## Records from a collection
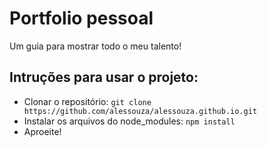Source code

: # Portfolio pessoal

Um guia para mostrar todo o meu talento!

## Intruções para usar o projeto:

* Clonar o repositório: `git clone https://github.com/alessouza/alessouza.github.io.git`
* Instalar os arquivos do node_modules: `npm install`
* Aproeite!
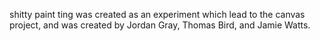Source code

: shitty paint ting was created as an experiment which lead to the canvas project, and was created by Jordan Gray, Thomas Bird, and Jamie Watts.
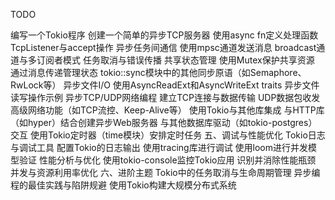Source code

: 
TODO 


编写一个Tokio程序
创建一个简单的异步TCP服务器
使用async fn定义处理函数
TcpListener与accept操作
异步任务间通信
使用mpsc通道发送消息
broadcast通道与多订阅者模式
任务取消与错误传播
共享状态管理
使用Mutex保护共享资源
通过消息传递管理状态
tokio::sync模块中的其他同步原语（如Semaphore、RwLock等）
异步文件I/O
使用AsyncReadExt和AsyncWriteExt traits
异步文件读写操作示例
异步TCP/UDP网络编程
建立TCP连接与数据传输
UDP数据包收发
高级网络功能（如TCP流控、Keep-Alive等）
使用Tokio与其他库集成
与HTTP库（如hyper）结合创建异步Web服务器
与其他数据库驱动（如tokio-postgres）交互
使用Tokio定时器（time模块）安排定时任务
五、调试与性能优化
Tokio日志与调试工具
配置Tokio的日志输出
使用tracing库进行调试
使用loom进行并发模型验证
性能分析与优化
使用tokio-console监控Tokio应用
识别并消除性能瓶颈
并发与资源利用率优化
六、进阶主题
Tokio中的任务取消与生命周期管理
异步编程的最佳实践与陷阱规避
使用Tokio构建大规模分布式系统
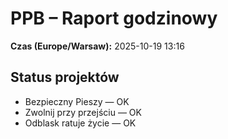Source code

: # PPB – Raport godzinowy
**Czas (Europe/Warsaw):** 2025-10-19 13:16

## Status projektów
- Bezpieczny Pieszy — OK
- Zwolnij przy przejściu — OK
- Odblask ratuje życie — OK

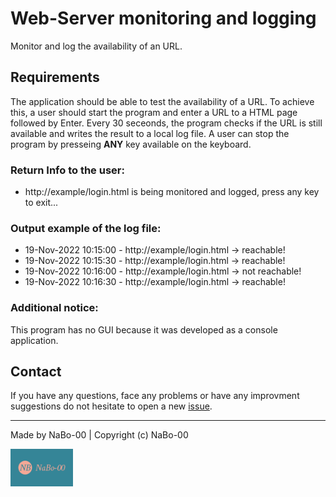 # Web-Server monitoring and logging
Monitor and log the availability of an URL.

## Requirements
The application should be able to test the availability of a URL. 
To achieve this, a user should start the program and enter a URL to a HTML page followed by Enter.
Every 30 seceonds, the program checks if the URL is still available and writes the result to a local log file.
A user can stop the program by presseing **ANY** key available on the keyboard. 

### Return Info to the user:
+ http://example/login.html is being monitored and logged, press any key to exit...

### Output example of the log file:
- 19-Nov-2022 10:15:00 - http://example/login.html -> reachable!
- 19-Nov-2022 10:15:30 - http://example/login.html -> reachable!
- 19-Nov-2022 10:16:00 - http://example/login.html -> not reachable!
- 19-Nov-2022 10:16:30 - http://example/login.html -> reachable!

### Additional notice:
This program has no GUI because it was developed as a console application.

## Contact
If you have any questions, face any problems or have any improvment suggestions do not hesitate to open a new [issue](https://github.com/NaBo-00/monitor_log_Web-Server/issues/new).

---
Made by NaBo-00 | Copyright (c) NaBo-00

<!--Made by Na-Bo00 ![Na-Bo00-Logo.jpg](Na-Bo00-Logo.jpg "Na-Bo00-Logo")--!>
<div><img alt="NaBo-00-logo.png" src="NaBo-00-logo.png" width="100" height="60" /></div>
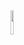 <img src="https://pic3.zhimg.com/v2-53579b05d8e5a22e4700170a6132db04_1440w.jpg?source=172ae18b" width="10%" heigth="10%">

## What is being asked
Your answer should be a single number, namely how many lines of the data above hold "available".

## Output of the exercise
2